A breach of fiduciary duty is a form of constructive fraud. The actions of the Defendants constitute constructive fraud and fraud by non-disclosure, the suits say.

"Defendant(s) had a duty to plaintiffs to disclose the extent and value of damages suffered by plaintiffs, but concealed from, or failed to disclose these facts to, plaintiffs," the suits say. "The facts were material and the defendant knew that the plaintiffs were ignorant of the facts and that plaintiffs did not have an equal opportunity to discover the facts.

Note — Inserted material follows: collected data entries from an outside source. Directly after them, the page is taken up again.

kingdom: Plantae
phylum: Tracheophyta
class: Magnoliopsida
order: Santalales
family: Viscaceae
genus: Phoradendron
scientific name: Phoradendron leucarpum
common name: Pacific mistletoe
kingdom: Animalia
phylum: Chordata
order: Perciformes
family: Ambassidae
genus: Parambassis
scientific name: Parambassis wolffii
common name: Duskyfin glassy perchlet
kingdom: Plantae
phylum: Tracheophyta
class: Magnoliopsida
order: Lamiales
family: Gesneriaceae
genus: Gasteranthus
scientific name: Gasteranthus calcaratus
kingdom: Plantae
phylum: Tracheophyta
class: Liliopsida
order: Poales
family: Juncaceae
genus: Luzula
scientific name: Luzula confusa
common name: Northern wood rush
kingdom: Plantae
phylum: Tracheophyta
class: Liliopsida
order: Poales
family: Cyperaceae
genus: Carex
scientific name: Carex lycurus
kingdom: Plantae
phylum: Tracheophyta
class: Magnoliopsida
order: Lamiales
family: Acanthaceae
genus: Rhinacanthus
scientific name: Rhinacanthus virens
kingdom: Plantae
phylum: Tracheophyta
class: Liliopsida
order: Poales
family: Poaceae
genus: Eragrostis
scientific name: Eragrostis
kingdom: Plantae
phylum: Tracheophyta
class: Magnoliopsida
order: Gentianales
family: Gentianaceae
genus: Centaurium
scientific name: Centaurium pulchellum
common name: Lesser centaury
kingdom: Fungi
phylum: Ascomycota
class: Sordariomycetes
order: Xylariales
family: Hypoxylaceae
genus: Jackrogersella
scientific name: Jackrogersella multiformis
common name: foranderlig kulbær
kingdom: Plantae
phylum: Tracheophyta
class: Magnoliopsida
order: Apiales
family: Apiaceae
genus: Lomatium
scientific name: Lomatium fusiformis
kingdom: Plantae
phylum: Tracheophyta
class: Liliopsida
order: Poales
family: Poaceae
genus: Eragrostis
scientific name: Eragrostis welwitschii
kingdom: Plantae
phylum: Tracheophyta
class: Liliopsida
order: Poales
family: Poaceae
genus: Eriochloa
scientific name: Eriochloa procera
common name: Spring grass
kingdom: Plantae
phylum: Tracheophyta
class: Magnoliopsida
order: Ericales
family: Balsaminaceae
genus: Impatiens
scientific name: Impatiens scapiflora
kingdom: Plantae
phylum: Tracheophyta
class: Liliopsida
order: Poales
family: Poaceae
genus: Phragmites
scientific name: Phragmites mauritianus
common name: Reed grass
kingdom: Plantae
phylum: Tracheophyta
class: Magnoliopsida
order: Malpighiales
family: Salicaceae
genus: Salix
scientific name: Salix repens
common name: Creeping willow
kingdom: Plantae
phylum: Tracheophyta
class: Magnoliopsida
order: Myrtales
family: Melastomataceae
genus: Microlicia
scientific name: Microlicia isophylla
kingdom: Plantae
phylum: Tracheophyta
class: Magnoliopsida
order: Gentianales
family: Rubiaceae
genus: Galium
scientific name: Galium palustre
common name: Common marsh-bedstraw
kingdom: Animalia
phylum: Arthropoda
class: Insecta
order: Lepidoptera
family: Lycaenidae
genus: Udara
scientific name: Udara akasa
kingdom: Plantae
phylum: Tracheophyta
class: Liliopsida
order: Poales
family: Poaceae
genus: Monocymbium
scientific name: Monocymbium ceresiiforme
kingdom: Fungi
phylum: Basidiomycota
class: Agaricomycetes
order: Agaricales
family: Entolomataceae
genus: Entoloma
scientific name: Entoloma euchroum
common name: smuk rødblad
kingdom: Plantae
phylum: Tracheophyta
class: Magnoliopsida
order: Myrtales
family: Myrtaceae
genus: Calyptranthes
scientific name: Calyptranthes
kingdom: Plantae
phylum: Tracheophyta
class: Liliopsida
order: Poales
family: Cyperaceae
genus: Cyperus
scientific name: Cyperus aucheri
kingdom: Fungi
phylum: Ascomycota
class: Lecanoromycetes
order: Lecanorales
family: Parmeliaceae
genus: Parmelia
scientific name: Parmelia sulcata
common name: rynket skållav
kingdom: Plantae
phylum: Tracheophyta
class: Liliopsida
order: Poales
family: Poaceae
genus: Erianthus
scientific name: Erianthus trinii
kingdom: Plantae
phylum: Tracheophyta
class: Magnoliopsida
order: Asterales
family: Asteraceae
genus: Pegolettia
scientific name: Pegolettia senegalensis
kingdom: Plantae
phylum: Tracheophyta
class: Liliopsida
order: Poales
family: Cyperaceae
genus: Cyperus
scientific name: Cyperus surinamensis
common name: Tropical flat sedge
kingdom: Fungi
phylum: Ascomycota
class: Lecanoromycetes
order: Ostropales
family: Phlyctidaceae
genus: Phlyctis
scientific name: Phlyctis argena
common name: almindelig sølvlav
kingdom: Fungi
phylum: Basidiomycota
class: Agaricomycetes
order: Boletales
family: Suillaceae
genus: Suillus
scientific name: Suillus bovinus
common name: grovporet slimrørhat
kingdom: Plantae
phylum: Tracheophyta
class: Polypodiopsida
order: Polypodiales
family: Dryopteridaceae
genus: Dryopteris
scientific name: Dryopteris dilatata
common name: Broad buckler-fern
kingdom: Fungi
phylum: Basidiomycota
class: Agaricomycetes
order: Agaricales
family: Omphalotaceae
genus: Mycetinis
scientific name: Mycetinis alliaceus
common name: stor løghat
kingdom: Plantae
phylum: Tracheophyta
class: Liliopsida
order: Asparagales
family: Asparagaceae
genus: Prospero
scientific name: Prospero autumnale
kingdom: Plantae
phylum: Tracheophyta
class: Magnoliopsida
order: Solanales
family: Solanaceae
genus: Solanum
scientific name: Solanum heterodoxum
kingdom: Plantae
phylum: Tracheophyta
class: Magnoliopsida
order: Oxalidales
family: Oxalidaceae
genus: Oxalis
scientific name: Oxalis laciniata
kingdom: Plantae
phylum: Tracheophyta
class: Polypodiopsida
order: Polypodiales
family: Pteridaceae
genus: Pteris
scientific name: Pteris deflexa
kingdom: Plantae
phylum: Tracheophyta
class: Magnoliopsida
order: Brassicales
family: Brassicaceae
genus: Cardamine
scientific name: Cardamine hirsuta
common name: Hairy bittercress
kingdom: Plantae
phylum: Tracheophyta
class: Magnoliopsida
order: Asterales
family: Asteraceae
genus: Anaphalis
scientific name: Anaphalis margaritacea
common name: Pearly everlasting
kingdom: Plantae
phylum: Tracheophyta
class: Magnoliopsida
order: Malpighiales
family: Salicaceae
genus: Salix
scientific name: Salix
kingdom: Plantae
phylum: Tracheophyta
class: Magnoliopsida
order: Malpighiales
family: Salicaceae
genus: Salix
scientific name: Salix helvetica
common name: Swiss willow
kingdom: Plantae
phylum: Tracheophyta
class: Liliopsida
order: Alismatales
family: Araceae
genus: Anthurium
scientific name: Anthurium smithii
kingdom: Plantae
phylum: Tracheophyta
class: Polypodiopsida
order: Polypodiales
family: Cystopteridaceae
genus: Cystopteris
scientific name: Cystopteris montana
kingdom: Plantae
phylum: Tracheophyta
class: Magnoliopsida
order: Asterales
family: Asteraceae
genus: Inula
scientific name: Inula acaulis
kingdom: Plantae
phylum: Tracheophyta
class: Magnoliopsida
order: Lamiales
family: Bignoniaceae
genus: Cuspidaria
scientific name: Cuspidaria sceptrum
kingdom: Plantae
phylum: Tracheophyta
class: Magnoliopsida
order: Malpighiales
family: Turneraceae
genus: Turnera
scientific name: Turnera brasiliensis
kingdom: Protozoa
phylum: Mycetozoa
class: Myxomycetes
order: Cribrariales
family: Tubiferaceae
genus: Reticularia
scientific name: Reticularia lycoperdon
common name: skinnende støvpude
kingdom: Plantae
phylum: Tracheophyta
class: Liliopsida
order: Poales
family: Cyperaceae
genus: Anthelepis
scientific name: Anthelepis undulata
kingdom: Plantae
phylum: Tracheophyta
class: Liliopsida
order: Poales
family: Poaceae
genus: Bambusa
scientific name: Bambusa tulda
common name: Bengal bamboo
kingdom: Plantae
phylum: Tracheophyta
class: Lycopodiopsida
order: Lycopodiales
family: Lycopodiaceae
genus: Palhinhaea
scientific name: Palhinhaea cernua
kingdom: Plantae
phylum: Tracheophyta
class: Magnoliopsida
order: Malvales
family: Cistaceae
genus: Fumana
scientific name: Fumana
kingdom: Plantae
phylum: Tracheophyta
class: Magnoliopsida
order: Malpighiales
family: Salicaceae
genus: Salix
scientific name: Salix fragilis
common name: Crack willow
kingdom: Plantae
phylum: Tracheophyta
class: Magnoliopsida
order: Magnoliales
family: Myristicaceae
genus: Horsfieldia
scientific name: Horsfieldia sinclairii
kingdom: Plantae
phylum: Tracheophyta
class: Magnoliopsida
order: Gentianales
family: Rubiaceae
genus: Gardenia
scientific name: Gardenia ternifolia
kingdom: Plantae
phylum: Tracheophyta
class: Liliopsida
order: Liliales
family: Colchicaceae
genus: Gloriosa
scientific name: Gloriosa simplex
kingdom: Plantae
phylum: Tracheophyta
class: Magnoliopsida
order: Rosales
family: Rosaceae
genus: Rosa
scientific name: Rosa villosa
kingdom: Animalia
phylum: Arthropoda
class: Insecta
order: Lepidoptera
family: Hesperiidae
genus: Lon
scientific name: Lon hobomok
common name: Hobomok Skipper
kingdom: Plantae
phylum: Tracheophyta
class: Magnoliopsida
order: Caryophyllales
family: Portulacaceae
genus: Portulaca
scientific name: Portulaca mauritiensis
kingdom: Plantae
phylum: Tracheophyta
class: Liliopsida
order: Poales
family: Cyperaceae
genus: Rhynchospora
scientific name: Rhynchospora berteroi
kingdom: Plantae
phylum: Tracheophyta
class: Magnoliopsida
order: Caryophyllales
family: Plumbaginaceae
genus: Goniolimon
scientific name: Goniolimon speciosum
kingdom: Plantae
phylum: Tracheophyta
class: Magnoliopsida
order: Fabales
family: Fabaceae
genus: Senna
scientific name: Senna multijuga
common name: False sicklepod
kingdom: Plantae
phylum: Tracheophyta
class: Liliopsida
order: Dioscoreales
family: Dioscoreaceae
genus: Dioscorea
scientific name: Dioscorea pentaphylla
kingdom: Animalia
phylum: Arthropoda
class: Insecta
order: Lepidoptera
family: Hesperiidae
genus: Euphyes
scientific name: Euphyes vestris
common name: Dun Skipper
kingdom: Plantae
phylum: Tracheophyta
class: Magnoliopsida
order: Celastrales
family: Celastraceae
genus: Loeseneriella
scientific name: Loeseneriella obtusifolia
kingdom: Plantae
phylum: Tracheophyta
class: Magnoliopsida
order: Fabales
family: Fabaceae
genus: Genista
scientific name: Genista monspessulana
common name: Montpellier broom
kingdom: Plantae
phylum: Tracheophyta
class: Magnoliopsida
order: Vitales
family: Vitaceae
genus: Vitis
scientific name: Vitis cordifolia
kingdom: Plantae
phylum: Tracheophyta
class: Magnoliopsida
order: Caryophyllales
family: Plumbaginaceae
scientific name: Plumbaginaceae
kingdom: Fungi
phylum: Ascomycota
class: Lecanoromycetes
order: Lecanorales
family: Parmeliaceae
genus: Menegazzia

"In that vein, the insurance companies with their adjusters are more sophisticated than the average insured in evaluating and adjusting claims. Plaintiffs would not be entitled to adjust their own claim. Defendant was deliberately silent when they owed a duty to advise plaintiffs of the damages and the extent of the damages. By failing to disclose these facts the defendants intended to induce the plaintiffs to accept or take less money than what was actually owed on the claim. Plaintiffs relied on the non-disclosure and were injured."

In addition, the suits also accuse the insurance companies of theft of property.

"Plaintiffs are the owners of money being held by defendants," the suit says. "It is money which is due and owed to plaintiffs. They have a possessory right to the property. The defendants have unlawfully appropriated the property by taking it without plaintiffs' consent. Defendant has appropriated the property with the intent to deprive plaintiffs of the property, and plaintiffs have sustained damages.

"Defendant has acquired the premiums paid by plaintiffs, earned interest on these funds, acquired or exercised control over this property, and owe this money to plaintiffs, pursuant to the contract.

Lastly, the suits say the insurance companies are guilty of breach of warranty and negligent hiring.

"Defendants owe plaintiffs a legal duty to hire, supervise, train and retain competent employees and/or adjusters, and their attorney-in-fact," the suits say. "Defendants breached this duty and this caused injury to plaintiffs."

The plaintiffs are suing for economic, statutory and Common Law damages, plus mental anguish, interest and all court costs.